__Source material__.
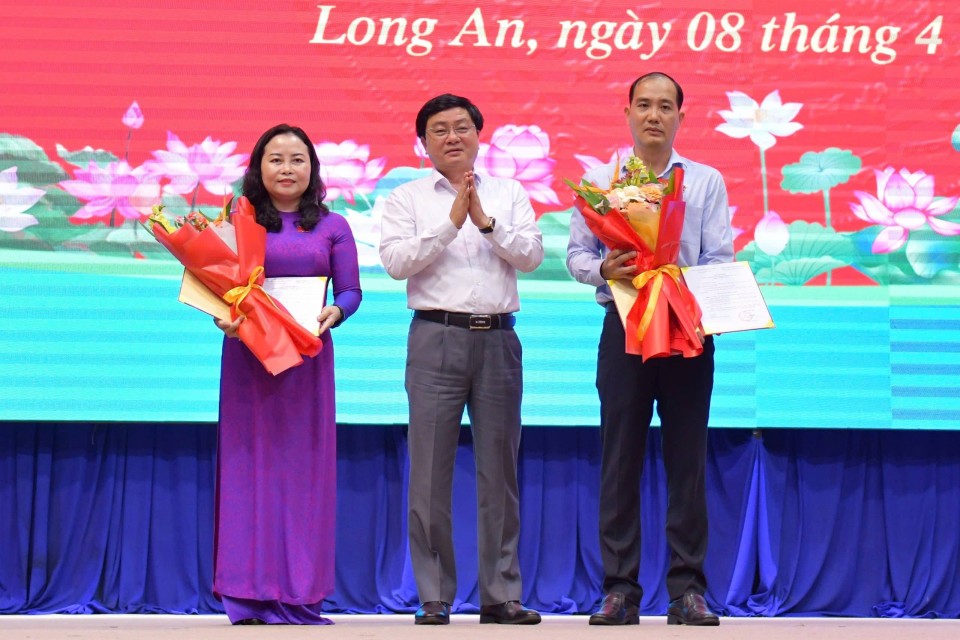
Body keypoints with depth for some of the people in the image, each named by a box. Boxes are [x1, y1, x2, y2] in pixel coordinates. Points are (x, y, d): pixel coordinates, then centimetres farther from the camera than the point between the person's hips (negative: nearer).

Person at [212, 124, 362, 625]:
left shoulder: (332, 227, 9)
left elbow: (351, 291, 7)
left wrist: (334, 313, -14)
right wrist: (224, 316, -15)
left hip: (308, 356, 1)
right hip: (248, 353, -1)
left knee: (305, 466, 1)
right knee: (250, 463, -2)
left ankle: (299, 593, 6)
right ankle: (251, 594, 0)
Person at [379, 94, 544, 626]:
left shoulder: (509, 194, 14)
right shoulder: (407, 199, 8)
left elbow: (531, 255, 1)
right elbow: (396, 261, -7)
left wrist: (485, 220, -10)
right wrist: (452, 220, -11)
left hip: (498, 338, 2)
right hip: (436, 337, -2)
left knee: (499, 467, 4)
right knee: (431, 468, -3)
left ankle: (501, 594, 9)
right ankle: (434, 597, 2)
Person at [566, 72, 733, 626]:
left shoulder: (707, 182, 9)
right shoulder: (599, 181, 10)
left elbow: (720, 263, 2)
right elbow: (577, 255, 6)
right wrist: (605, 269, -15)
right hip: (624, 325, 0)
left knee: (687, 458, 0)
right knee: (620, 460, 0)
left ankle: (688, 587, 5)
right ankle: (620, 589, 4)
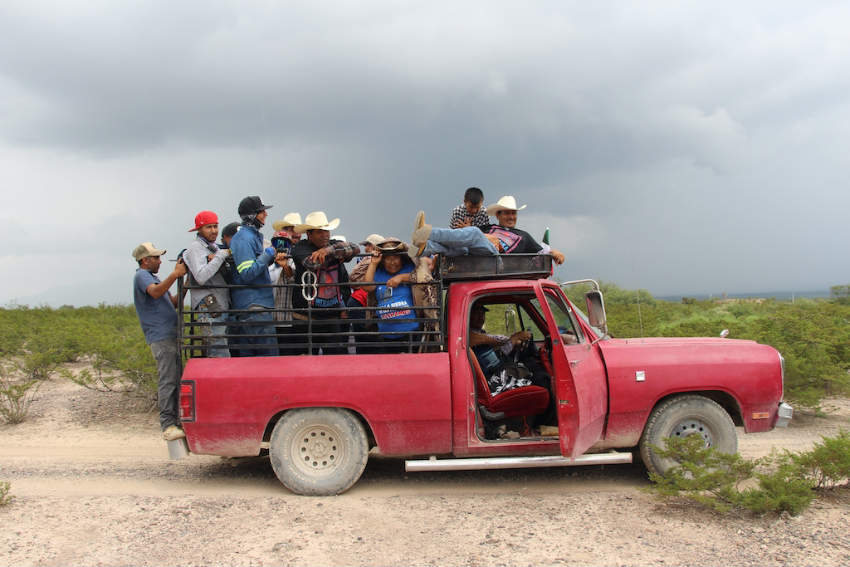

__Problem details__. Please rewrite all of these rows with every "Person at" changed to "Subject in box" and everything else kept the same. Leave the pictures out of your answer.

__Written solution__.
Body keypoints with depth for some of the people in the image, each named by a box. Boxes are [x1, y1, x2, y2] in pixel coordinates. Points are (x, y, d): pixel coordinates, then centimetres farther from the camera than the point between the person's hips (negative: nearer).

Subject in box [212, 124, 362, 625]:
left shoulder: (332, 227, 9)
left elbow: (351, 291, 7)
left wrist: (334, 313, -14)
right wrist: (224, 316, -15)
left hip: (308, 356, 1)
right hip: (248, 353, -1)
left knee: (305, 466, 1)
right knee: (250, 463, -2)
left ankle: (299, 593, 6)
right ankle: (251, 594, 0)
Subject in box [379, 94, 544, 626]:
left shoulder: (509, 194, 14)
right shoulder: (407, 199, 8)
left elbow: (531, 255, 1)
right elbow: (396, 261, -7)
left wrist: (485, 220, -10)
right wrist: (452, 220, -11)
left hip: (498, 338, 2)
right hip: (436, 337, -2)
left knee: (499, 467, 4)
right knee: (431, 468, -3)
left ankle: (501, 594, 9)
right ankle: (434, 597, 2)
Subject in box [566, 72, 733, 626]:
left shoulder: (707, 182, 9)
right shoulder: (599, 181, 10)
left elbow: (720, 263, 2)
right elbow: (577, 255, 6)
right wrist: (605, 269, -15)
right hip: (624, 325, 0)
left knee: (687, 458, 0)
right knee: (620, 460, 0)
left ankle: (688, 587, 5)
right ankle: (620, 589, 4)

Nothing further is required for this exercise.